The rest of the book follows Davey’s exploits as he navigates life as one of the living dead. Along the way he meets a former reporter from The New York Times, Benedek, who’s working on a story about the peculiar goings-on at Time’s Square. When the owner of Live Girls, the mysterious Shideh, abducts Davey’s would-be new girlfriend, Casey, Davey is forced to attack the club, save the girl he loves and fight off a horde of angry vampires . . . not to mention even worse creatures that dwell in the basement.
Yes, the book is as cool as it sounds. It reads like a mash up between Fright Night and From Dusk Till Dawn, with a splash of “Murgunstrumm” thrown in for good measure. It maintains a high body count, especially once Davey gets ahold on his new powers and starts exacting revenge against those who’ve wronged him. One clever bit I liked involved what happens to vampires who feast on the blood of junkies. The side effects aren’t pretty, and speak once again to the drug epidemic of the ‘80s.

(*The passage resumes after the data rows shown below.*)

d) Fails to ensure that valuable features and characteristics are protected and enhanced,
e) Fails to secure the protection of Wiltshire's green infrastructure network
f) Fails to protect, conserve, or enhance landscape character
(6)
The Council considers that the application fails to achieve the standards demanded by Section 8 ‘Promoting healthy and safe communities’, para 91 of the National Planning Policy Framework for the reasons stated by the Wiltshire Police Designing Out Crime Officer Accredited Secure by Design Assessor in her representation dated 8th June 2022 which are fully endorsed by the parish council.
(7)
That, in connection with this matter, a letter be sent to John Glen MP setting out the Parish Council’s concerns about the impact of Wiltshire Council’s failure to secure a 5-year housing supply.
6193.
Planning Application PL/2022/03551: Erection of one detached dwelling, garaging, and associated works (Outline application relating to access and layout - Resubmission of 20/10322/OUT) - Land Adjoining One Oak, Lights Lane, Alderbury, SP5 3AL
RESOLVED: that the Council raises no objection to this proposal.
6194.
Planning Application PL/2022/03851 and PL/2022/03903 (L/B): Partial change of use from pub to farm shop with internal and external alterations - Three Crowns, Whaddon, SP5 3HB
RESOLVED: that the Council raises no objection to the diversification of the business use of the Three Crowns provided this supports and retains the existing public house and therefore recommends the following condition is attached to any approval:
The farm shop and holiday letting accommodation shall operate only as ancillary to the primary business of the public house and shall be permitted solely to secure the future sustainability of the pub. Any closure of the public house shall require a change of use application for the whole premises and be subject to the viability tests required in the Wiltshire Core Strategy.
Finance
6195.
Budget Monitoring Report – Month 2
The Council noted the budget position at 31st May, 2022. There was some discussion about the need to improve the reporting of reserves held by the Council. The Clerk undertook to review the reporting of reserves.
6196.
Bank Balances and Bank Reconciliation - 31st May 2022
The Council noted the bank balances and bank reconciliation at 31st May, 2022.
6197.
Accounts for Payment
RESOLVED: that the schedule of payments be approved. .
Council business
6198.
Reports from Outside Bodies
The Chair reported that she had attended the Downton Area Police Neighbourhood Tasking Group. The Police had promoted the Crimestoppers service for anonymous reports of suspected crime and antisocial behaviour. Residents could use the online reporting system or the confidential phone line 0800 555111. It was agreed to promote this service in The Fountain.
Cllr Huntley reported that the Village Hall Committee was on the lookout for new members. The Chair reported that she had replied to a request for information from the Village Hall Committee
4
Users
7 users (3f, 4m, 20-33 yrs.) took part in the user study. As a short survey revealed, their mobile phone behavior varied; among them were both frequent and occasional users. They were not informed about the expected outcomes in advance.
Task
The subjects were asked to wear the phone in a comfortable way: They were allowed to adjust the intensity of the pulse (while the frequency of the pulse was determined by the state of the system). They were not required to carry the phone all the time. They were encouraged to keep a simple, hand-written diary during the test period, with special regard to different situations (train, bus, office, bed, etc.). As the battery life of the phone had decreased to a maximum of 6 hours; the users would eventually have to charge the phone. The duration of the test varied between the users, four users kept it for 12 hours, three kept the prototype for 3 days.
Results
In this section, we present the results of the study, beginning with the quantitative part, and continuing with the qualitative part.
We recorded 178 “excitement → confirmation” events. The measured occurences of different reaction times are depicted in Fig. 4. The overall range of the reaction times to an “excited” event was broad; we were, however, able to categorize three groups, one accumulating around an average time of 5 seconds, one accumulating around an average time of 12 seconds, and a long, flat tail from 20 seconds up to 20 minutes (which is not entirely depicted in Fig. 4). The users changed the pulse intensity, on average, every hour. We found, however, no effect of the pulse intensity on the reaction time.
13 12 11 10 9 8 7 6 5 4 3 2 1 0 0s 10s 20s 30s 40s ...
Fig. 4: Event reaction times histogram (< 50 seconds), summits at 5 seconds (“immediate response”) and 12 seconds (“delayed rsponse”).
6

My only objection with the book dealt with its treatment of Anya. She’s a critical character in the story, because she’s the one who changes Davey’s life and ushers him into the world of the undead. He’s totally enamored with this enchanting siren for the first half of the book, yet Anya suddenly drops out of the story and doesn’t surface again until the climax. It felt like a jarring omission. Shideh and Anya could’ve been the same person, and it wouldn’t have substantially affected the plot. Despite Anya being treated as an afterthought, there’s an implication (never directly stated) that she escaped Live Girls during Davey’s final siege. I know Garton has published a sequel called Night Life, so perhaps he was saving Anya’s story for another book. That’s my hope anyway.
Overall, Live Girls is a treat. I don’t read a lot of vampire fiction because it’s largely derivative, but Garton found a fresh twist on an old tale. Based on my thorough enjoyment of this novel, I’ll certainly pick up Night Life in the future.